= Octopus wrestling =

Sport with divers catching octopuses barehanded

Three divers holding the largest catch of the 1963 World Octopus Wrestling Championships, a 57-pound giant Pacific octopus.

Octopus wrestling involves a diver grappling with a large octopus in shallow water and dragging it to the surface.

Although it was called "wrestling", it was not wrestling per se, as most octopuses are rather skittish and not aggressive at all unless they are provoked, with most cases of provocation ending with the octopus fleeing. The contestants were usually only searching in holes along rocks in the ocean to grab the head of an octopus. Once a diver caught an octopus he continued to pull until the animal gave up.

==History==
An early article on octopus wrestling appeared in a 1949 issue of Mechanix Illustrated.
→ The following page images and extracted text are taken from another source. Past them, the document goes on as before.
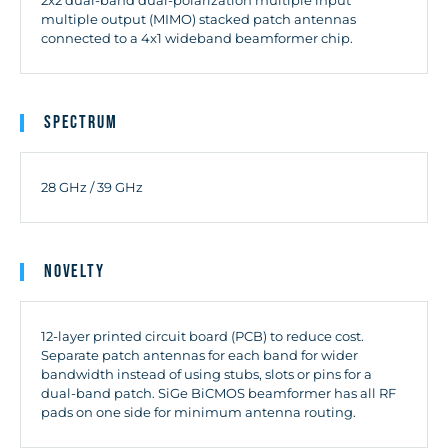
multiple output (MIMO) stacked patch antennas
connected to a 4x1 wideband beamformer chip.
Spectrum
28 GHz / 39 GHz
Novelty
12-layer printed circuit board (PCB) to reduce cost.
Separate patch antennas for each band for wider
bandwidth instead of using stubs, slots or pins for a
dual-band patch. SiGe BiCMOS beamformer has all RF
pads on one side for minimum antenna routing.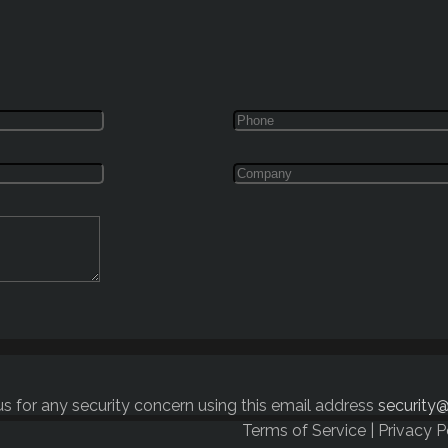
s for any security concern using this email address
security@
Terms of Service
|
Privacy P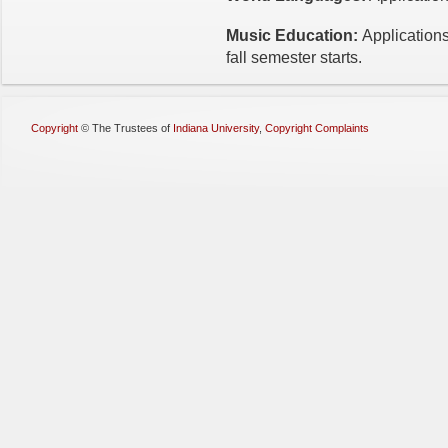
Music Education:
Applications
fall semester starts.
Copyright
©
The Trustees of
Indiana University
,
Copyright Complaints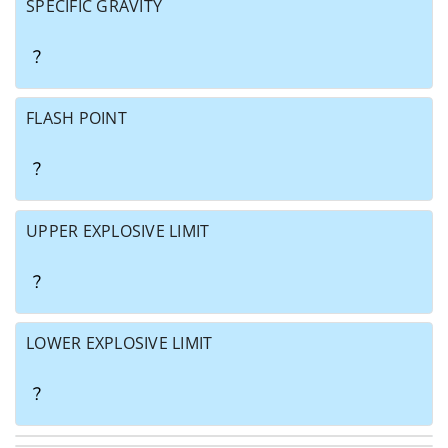
SPECIFIC GRAVITY
?
FLASH POINT
?
UPPER EXPLOSIVE LIMIT
?
LOWER EXPLOSIVE LIMIT
?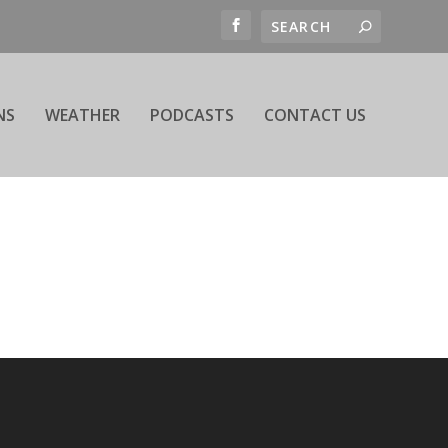
NS
WEATHER
PODCASTS
CONTACT US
A report from the Toledo Blade said that in 1957, 200 people gathered to watch an octopus wrestling event in the Puget Sound near Tacoma, Washington. A team from Portland, Oregon, won the contest by catching an eighty-pound octopus.

Octopus wrestling reached the height of its popularity on the West Coast of the United States during the 1960s. At that time, annual World Octopus Wrestling Championships were held in Puget Sound, Washington. The event was televised and attracted up to 5,000 spectators. Trophies were awarded to the individual divers and teams who caught the largest animals. Afterwards, the octopuses were either eaten, given to the local aquarium, or returned to the sea.
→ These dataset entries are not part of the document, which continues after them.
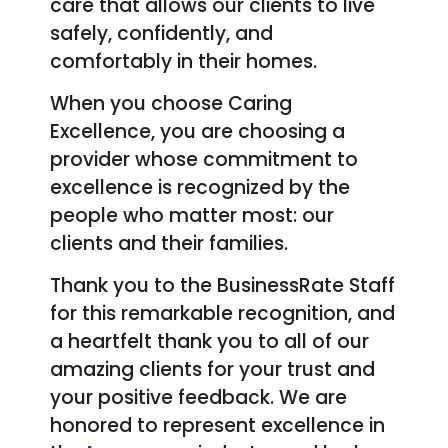
care that allows our clients to live
safely, confidently, and
comfortably in their homes.
When you choose Caring
Excellence, you are choosing a
provider whose commitment to
excellence is recognized by the
people who matter most: our
clients and their families.
Thank you to the BusinessRate Staff
for this remarkable recognition, and
a heartfelt thank you to all of our
amazing clients for your trust and
your positive feedback. We are
honored to represent excellence in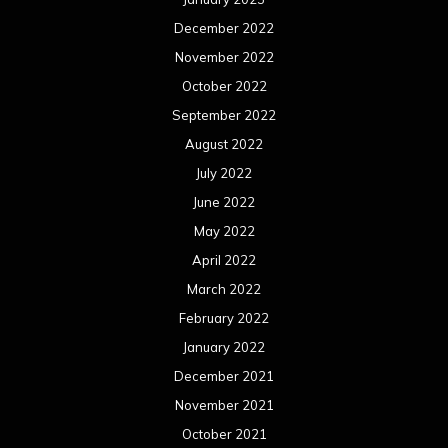
December 2022
November 2022
October 2022
September 2022
August 2022
July 2022
June 2022
May 2022
April 2022
March 2022
February 2022
January 2022
December 2021
November 2021
October 2021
In April 1963, 111 divers took part in the World Octopus Wrestling Championships. A total of 25 giant Pacific octopuses (Enteroctopus dofleini) were captured that day, ranging in weight from 4 to 57 lb. Due to a deal to televise the championships and as not sufficient octopuses could be found at the beach, the organizers placed several octopuses which they had caught in advance of the contest along the beach to promise action and ensure a successful contest.

H. Allen Smith wrote an article for True magazine in 1964, collected in Low Man Rides Again (1973), about a man named O'Rourke whom he dubs the "Father of Octopus Wrestling". According to information Smith collected from Idwal Jones and other sources, O'Rourke and a partner developed a business in the late 1940s of fishing for octopuses, with O'Rourke serving as live bait, and his partner hauling him out of the water after an octopus was sufficiently wrapped around him.
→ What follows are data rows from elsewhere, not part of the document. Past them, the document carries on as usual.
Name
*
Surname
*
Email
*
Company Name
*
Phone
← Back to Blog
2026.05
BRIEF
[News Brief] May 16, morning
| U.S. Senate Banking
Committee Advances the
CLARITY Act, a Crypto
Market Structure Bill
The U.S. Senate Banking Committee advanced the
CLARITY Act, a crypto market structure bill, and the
All this while O'Rourke was becoming perhaps the world's greatest authority on the thought processes and the personality of the octopus. He knew how to outmaneuver them, to outflank them, and to outthink them. He knew full well, many years ago, what today's octopus wrestlers are just beginning to learn—that it is impossible for a man with two arms to apply a full nelson on an octopus; he knew full well the futility of trying for a crotch hold on an opponent with eight crotches.

A 1965 issue of Time magazine documented the growing popularity of octopus wrestling as follows:

Merely to minnow about underwater is no longer enough, and such sports as octopus wrestling are coming increasingly into vogue, particularly in the Pacific Northwest, where the critters grow up to 90 lbs. [90 lb] and can be exceedingly tough customers. Although there are several accepted techniques for octopus wrestling, the really sporty way requires that the human diver go without artificial breathing apparatus.